- _Testo fornito_
╭──

Quando termino le mie giornate di formazione o i cicli di lezione o un percorso sono sempre molto attenta ad una fase particolare, chiamata in gergo "la chiusura".
La chiusura, il saluto, il distacco, la separazione evoca in ognuno di noi tanti fantasmi, oscure paure, riconosciute o no.
C'è chi di noi per la paura di separarsi resta in una relazione sbagliata, chi per la stessa paura non ci entra neanche in una relazione.
Chi non saluta quando se ne va.
Chi affretta il saluto come fosse uno starnuto, chi indugia nell'abbraccio e si perde in esso, si fonde e confonde e non lo lascia più andare.
Io detesto le separazioni ed i distacchi.
Eppure ne ho vissuti a centinaia, e continuo a non farci l'abitudine.
Ho cambiato città tante volte, la distanza aumentava sempre di più: 200 km poi mille e poi 7000.
E con la distanza, il dolore del distacco.
Diventare però consapevoli di cos'è che fa male al cuore aiuta.
Mom I love U.
Il brano seguente è tratto da:
Judith Viorst, Distacchi, Sperling & Kupfer, Milano, 2004, p. 3-9
La vita comincia con la perdita.
Usciamo dal grembo senza un appartamento, un piatto pronto, un lavoro o un’automobile.
Siamo dei neonati succhianti, piangenti, dipendenti e indifesi.
La nostra mamma si frappone tra noi e il mondo, proteggendoci da un’angoscia che ci sovrasterebbe.
Non abbiamo un bisogno più grande del bisogno di nostra madre.
I bambini hanno bisogno della madre.
A volte anche gli avvocati, le casalinghe, i piloti, gli scrittori e gli elettricisti hanno bisogno della mamma.
Nei primi anni di vita ci imbarchiamo nell’impresa di lasciare ciò che va lasciato per diventare esseri umani a sé stanti.
Ma fino a quando non impariamo a tollerare la nostra separatezza fisica e psichica, il bisogno della presenza della madre – della sua continua presenza, in senso stretto – è assoluto.
E’ difficile diventare una persona a sé stante, separarsi emotivamente e fisicamente, essere in grado, esternamente, di stare da soli sulle proprie gambe e, internamente, sentire di essere una persona distinta dalle altre.

╰──

- _Compiti dell'esercizio_
**1)** Trascrivi parola per parola il testo sul distacco da "Chi affretta il" a "Mom I love U.".
**2)** Riprendi il testo sul distacco dopo la sua ultima frase e portalo avanti.
Le righe che seguono non servono a questo lavoro.

- _Righe fornite_
╭──

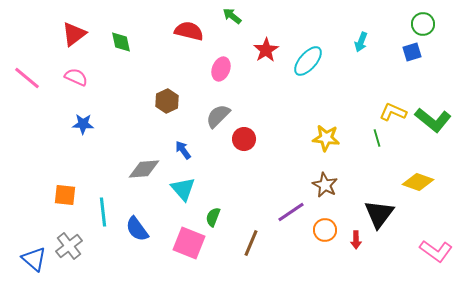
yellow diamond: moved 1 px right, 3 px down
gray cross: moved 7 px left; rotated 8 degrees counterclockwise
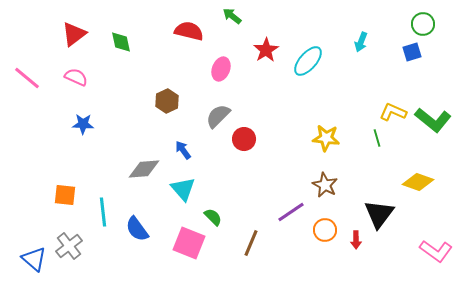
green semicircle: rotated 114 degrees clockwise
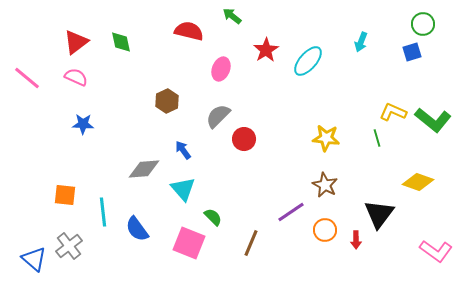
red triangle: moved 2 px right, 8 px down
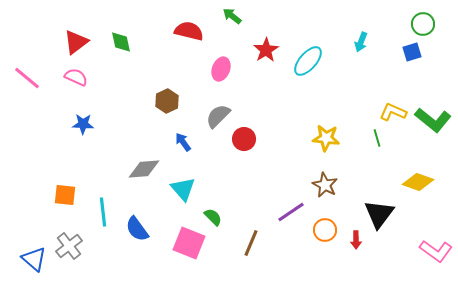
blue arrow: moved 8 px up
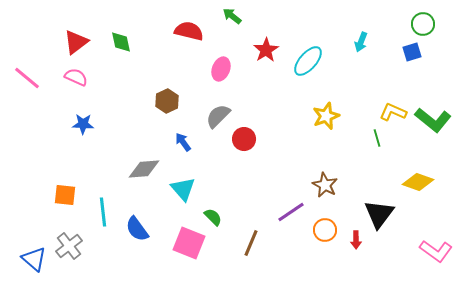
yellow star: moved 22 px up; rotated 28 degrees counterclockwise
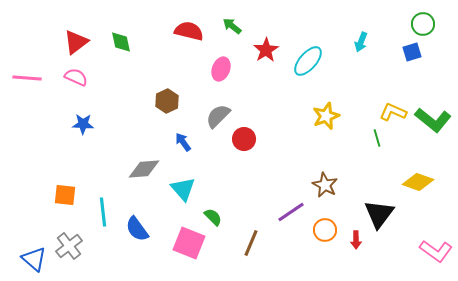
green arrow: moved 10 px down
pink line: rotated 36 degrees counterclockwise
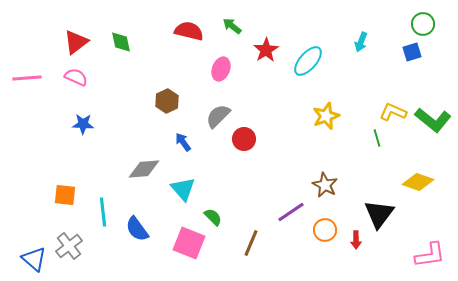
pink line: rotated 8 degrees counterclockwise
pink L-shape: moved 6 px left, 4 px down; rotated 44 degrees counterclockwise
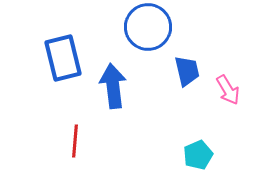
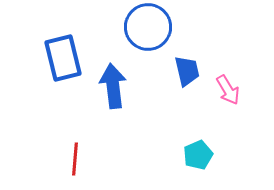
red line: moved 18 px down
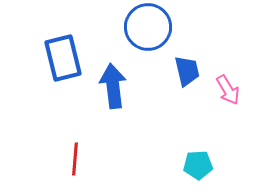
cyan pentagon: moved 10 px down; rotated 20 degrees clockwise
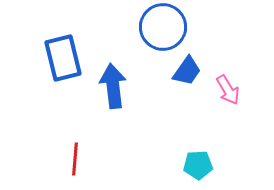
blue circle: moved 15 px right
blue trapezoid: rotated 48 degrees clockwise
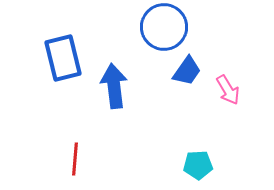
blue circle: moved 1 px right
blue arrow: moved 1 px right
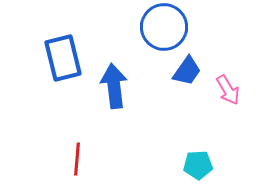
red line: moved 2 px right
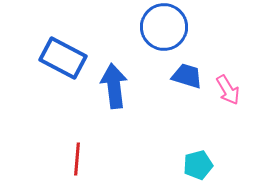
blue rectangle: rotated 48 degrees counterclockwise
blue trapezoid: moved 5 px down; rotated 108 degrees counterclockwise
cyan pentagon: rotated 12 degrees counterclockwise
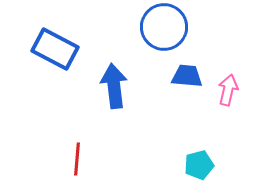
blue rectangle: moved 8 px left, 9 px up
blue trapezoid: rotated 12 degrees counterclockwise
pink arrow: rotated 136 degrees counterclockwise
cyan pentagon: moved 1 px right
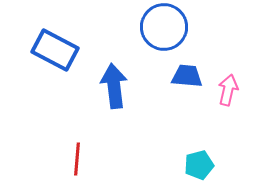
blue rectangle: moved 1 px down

╰──

- _Risposte per compito_
**1)**
Chi affretta il saluto come fosse uno starnuto, chi indugia nell'abbraccio e si perde in esso, si fonde e confonde e non lo lascia più andare.
Io detesto le separazioni ed i distacchi.
Eppure ne ho vissuti a centinaia, e continuo a non farci l'abitudine.
Ho cambiato città tante volte, la distanza aumentava sempre di più: 200 km poi mille e poi 7000.
E con la distanza, il dolore del distacco.
Diventare però consapevoli di cos'è che fa male al cuore aiuta.
Mom I love U.

**2)**
Ci sono perdite che dobbiamo sopportare, anche se possono essere controbilanciate da guadagni, mentre ci allontaniamo dal corpo e dall'essere di nostra madre.
Ma se è nostra madre a lasciarci – quando siamo troppo giovani, troppo impreparati, troppo impauriti, troppo indifesi – il costo di questo abbandono, il costo di questa perdita, il costo di questa separazione può essere troppo alto.
C’è un momento in cui è giusto separarci da nostra madre.
Ma se non si è pronti a lasciarla e a essere lasciati, qualsiasi cosa è meglio della separazione.(…)
Perché la presenza della madre – di nostra madre – significa sicurezza.
La paura di perderla è il primo terrore che conosciamo. (...) L’angoscia di separazione scaturisce dalla pura verità che, senza una figura che si occupi di lui, il neonato morirebbe. (...)
Eppure tutti noi siamo abbandonati da nostra madre.
Ci lascia prima che noi possiamo sapere che tornerà .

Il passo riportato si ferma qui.